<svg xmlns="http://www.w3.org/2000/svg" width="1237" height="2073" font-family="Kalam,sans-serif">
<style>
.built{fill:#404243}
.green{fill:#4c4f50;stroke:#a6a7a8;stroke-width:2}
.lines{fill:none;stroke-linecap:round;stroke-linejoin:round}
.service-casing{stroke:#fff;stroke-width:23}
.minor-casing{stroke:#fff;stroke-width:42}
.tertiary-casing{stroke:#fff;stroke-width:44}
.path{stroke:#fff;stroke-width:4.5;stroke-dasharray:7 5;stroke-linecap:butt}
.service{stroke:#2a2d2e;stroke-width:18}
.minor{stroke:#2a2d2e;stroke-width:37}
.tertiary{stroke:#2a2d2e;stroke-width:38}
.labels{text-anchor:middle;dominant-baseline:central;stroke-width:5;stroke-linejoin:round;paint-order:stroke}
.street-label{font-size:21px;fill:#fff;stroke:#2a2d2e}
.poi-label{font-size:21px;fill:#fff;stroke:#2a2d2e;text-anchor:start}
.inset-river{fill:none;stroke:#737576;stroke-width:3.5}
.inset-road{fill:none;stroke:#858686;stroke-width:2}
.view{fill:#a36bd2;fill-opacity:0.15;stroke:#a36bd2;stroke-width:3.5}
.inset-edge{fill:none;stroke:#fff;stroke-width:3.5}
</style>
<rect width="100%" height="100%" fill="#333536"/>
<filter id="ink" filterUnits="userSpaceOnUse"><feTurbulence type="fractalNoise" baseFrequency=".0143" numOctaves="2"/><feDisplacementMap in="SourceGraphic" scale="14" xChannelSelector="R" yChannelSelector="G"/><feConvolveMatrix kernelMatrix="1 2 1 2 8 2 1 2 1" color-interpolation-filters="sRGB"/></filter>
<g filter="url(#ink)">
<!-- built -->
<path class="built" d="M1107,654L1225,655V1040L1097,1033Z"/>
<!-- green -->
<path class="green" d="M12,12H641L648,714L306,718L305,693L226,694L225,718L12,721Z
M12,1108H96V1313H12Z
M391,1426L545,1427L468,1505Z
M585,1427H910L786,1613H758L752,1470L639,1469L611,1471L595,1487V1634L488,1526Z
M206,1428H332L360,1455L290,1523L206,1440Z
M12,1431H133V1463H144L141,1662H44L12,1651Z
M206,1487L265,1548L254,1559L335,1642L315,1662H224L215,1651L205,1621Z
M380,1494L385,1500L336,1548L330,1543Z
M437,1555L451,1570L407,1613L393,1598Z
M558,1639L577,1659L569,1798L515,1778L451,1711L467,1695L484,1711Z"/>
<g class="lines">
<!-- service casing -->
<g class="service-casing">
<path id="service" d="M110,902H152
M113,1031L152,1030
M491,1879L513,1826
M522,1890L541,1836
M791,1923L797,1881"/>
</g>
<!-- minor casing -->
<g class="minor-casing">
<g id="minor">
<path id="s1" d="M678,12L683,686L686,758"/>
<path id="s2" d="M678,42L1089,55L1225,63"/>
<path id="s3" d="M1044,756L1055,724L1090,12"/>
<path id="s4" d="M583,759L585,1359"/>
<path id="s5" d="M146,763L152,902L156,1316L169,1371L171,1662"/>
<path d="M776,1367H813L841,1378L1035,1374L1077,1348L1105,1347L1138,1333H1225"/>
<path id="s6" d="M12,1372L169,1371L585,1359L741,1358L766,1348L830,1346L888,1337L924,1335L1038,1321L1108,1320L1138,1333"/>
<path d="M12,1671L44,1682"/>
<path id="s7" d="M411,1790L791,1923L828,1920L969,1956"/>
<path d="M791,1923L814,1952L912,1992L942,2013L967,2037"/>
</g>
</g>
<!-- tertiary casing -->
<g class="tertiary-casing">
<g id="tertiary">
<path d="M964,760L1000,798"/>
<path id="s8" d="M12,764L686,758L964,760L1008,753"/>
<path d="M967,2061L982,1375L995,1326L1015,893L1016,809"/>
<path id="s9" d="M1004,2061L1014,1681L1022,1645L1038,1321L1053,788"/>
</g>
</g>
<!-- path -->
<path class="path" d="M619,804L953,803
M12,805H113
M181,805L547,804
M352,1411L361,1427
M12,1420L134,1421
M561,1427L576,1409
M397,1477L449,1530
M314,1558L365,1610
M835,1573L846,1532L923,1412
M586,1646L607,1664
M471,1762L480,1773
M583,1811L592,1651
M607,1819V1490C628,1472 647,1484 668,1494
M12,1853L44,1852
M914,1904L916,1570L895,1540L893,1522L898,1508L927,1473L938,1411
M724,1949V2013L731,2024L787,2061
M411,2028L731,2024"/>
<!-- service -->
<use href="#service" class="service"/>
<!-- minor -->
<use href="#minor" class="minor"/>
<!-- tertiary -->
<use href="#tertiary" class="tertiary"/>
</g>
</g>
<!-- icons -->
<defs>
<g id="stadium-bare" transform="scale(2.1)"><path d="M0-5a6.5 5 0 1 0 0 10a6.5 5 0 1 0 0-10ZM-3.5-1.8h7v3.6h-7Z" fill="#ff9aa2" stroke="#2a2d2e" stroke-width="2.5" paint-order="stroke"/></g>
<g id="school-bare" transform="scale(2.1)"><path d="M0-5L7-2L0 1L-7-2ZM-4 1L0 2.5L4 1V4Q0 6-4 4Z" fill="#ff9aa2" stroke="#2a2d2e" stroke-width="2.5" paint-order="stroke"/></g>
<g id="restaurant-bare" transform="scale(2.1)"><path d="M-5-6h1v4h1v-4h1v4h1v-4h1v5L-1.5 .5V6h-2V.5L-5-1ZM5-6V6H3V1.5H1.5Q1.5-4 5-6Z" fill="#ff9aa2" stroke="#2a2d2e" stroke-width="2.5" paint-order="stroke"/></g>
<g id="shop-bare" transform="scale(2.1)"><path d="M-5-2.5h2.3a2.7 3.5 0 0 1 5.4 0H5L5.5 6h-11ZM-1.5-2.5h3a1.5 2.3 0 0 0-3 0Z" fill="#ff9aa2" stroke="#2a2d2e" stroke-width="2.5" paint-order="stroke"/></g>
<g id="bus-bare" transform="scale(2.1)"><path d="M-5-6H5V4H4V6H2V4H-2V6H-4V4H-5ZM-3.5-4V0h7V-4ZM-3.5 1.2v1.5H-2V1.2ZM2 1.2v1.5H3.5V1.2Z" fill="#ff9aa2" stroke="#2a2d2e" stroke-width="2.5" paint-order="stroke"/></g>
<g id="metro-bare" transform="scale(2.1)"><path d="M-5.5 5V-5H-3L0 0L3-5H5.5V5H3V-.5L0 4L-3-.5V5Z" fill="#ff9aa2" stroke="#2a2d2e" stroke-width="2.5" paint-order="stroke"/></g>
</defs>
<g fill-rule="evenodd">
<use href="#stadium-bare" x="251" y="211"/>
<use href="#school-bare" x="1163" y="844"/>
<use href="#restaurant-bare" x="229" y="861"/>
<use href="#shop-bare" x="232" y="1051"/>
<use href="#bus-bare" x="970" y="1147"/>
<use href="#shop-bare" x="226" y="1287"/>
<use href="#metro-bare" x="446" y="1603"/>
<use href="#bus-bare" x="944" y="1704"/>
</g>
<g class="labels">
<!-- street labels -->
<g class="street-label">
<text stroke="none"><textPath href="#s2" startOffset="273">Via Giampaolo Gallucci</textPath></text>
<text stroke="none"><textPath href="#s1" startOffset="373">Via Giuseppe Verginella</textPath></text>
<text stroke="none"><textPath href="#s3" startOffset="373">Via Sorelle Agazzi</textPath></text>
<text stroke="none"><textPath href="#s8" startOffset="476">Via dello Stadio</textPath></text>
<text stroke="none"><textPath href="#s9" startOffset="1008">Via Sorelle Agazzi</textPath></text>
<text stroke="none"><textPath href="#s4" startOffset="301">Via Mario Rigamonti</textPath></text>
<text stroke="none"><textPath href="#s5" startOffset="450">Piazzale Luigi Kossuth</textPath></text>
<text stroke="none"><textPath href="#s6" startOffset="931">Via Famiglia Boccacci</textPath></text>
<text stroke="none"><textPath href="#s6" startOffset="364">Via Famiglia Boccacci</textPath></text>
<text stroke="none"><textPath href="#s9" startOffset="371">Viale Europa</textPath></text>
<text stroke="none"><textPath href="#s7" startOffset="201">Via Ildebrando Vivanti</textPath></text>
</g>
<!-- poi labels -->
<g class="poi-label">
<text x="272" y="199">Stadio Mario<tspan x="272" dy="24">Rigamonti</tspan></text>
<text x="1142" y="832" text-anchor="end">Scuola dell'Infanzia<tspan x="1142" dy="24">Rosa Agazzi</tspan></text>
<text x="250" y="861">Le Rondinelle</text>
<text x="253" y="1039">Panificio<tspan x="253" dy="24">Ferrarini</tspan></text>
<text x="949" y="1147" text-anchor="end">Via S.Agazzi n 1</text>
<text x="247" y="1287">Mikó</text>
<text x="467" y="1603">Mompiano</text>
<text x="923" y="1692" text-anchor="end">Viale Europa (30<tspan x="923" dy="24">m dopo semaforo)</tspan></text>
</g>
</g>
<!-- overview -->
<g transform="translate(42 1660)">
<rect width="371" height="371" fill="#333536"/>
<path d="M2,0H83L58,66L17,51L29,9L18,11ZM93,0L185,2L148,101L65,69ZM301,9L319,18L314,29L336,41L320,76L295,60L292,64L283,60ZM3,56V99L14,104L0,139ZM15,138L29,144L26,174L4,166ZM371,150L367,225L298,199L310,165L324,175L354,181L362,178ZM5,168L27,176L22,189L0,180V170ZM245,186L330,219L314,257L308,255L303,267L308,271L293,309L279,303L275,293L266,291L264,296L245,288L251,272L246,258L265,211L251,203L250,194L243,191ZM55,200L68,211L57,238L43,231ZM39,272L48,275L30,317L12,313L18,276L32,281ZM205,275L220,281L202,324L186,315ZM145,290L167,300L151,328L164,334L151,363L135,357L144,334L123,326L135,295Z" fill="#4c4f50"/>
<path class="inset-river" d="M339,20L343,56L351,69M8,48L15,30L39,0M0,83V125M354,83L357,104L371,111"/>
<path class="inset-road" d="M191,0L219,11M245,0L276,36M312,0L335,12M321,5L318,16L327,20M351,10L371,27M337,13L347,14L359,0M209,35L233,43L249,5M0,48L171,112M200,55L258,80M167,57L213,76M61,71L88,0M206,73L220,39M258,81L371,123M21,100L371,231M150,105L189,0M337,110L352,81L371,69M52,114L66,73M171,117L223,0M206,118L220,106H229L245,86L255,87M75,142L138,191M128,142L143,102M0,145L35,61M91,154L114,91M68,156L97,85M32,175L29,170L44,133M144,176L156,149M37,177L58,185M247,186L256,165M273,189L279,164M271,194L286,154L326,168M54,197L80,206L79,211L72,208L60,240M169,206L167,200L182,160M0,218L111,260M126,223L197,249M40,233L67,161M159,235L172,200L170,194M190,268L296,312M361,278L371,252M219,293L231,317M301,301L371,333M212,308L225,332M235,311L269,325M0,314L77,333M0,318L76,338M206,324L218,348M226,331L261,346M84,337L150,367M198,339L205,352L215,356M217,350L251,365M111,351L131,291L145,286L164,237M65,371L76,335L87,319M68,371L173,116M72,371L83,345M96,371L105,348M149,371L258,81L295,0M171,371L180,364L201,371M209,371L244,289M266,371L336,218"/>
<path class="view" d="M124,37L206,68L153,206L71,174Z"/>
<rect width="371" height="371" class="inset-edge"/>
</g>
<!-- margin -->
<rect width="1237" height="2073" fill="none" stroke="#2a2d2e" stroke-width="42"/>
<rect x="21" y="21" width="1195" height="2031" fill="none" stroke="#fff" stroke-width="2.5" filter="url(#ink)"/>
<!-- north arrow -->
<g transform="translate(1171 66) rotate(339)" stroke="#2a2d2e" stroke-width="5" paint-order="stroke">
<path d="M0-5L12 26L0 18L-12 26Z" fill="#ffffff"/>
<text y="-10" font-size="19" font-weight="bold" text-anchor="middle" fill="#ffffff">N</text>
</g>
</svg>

* REQUIREMENT: The expected result is every line above containing the string "ffffff".

* TASK RESULT:
<path d="M0-5L12 26L0 18L-12 26Z" fill="#ffffff"/>
<text y="-10" font-size="19" font-weight="bold" text-anchor="middle" fill="#ffffff">N</text>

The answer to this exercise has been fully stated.